___ Given data

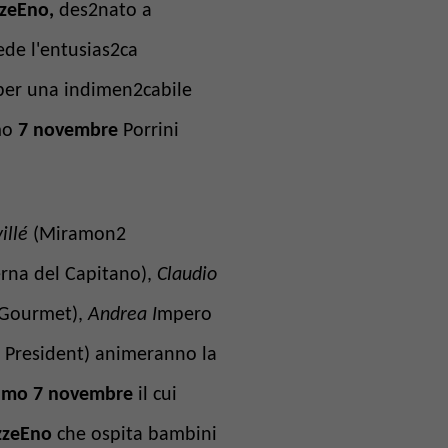
ezzeEno,
des2nato a
vede l'entusias2ca
, per una indimen2cabile
imo
7 novembre
Porrini
illé
(Miramon2
erna del Capitano),
Claudio
 Gourmet),
Andrea I
mpero
 President) animeranno la
simo 7 novembre
il cui
ezzeEno
che ospita bambini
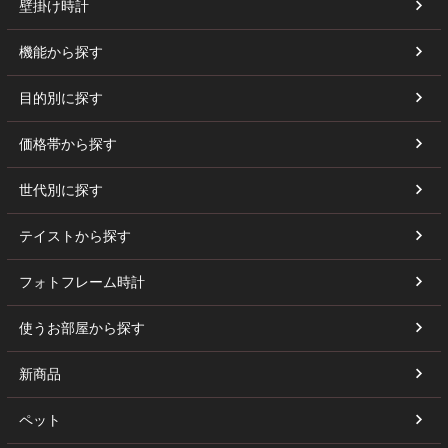
壁掛け時計
機能から探す
目的別に探す
価格帯から探す
世代別に探す
テイストから探す
フォトフレーム時計
使うお部屋から探す
新商品
ペット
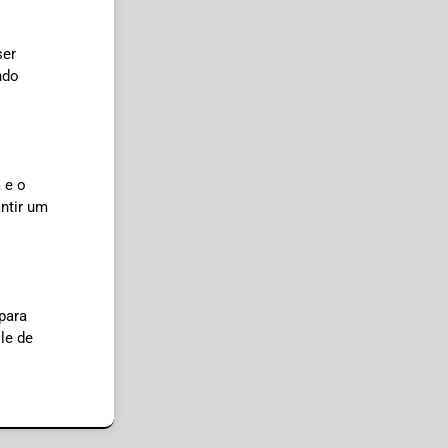
ser
ndo
 e o
ntir um
para
le de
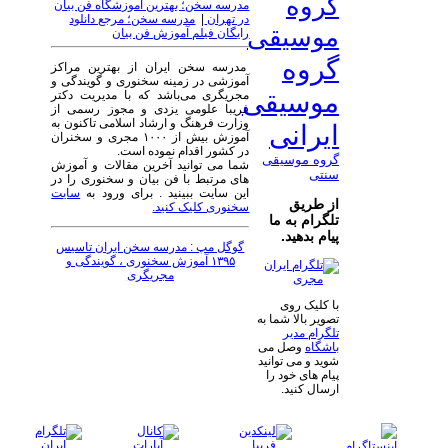
گروه
مدرسه سخن؛ بهترین آموزشگاه فن بیان
در تهران
|
مدرسه سخن؛ مرجع دانلود
موسیقی
رایگان فیلم آموزش فن بیان
گروه
مدرسه سخن ایران از بهترین مراکز
آموزشی در زمینه سخنوری و گویندگی و
موسیقی
مجریگری می‌باشد که با مدیریت دکتر
فریبا علومی یزدی و مجوز رسمی از
وزارت فرهنگ و ارشاد اسلامی تاکنون به
ایرانی
آموزش بیش از ۱۰۰۰ مجری و سخنران
در کشور اقدام نموده است.
گروه موسیقی
شما می توانید آخرین مقالات و آموزش
سنتی
های مرتبط با فن بیان و سخنوری را در
این سایت ببینید . برای ورود به
سایت
از طریق
سخنوری کلیک کنید.
تلگرام به ما
پیام بدهید.
گوگل مپ : مدرسه سخن ایران تاسیس
۱۳۹۵ آموزش سخنوری ، گویندگی و
مجریگری
با کلیک روی
تصویر بالا شما به
تلگرام مدیر
باشگاه
وصل می
شوید و می توانید
پیام های خود را
ارسال کنید.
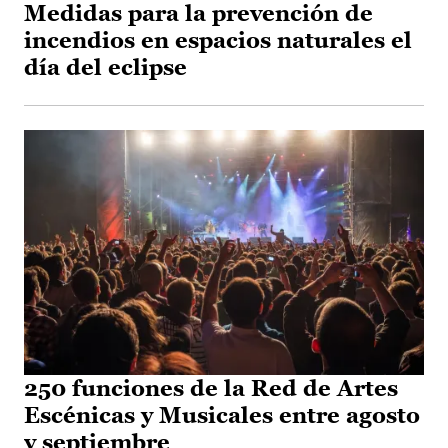
Medidas para la prevención de
incendios en espacios naturales el
día del eclipse
250 funciones de la Red de Artes
Escénicas y Musicales entre agosto
y septiembre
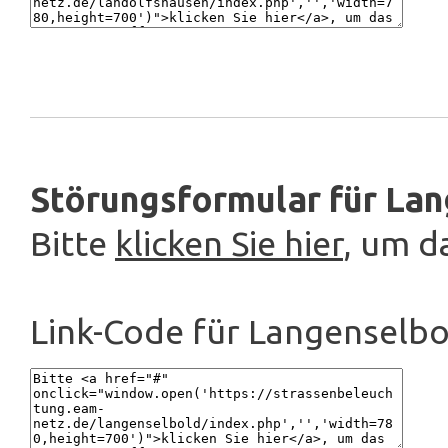
Störungsformular für Lan
Bitte
klicken Sie hier
, um d
Link-Code für Langenselbo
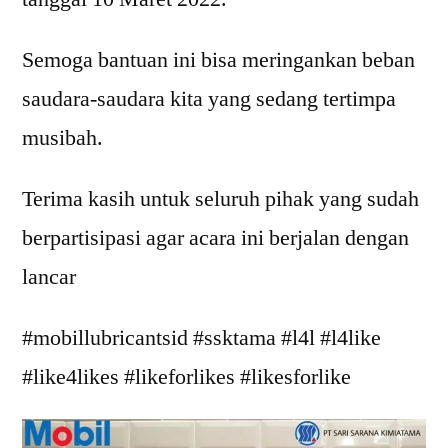
Semoga bantuan ini bisa meringankan beban
saudara-saudara kita yang sedang tertimpa
musibah.
Terima kasih untuk seluruh pihak yang sudah
berpartisipasi agar acara ini berjalan dengan
lancar
#mobillubricantsid #ssktama #l4l #l4like
#like4likes #likeforlikes #likesforlike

______

Assigned task. Read through the listing and copy each line in which the word "سخنوری" occurs.

Task output.
آموزشی در زمینه سخنوری و گویندگی و
های مرتبط با فن بیان و سخنوری را در
سخنوری کلیک کنید.
۱۳۹۵ آموزش سخنوری ، گویندگی و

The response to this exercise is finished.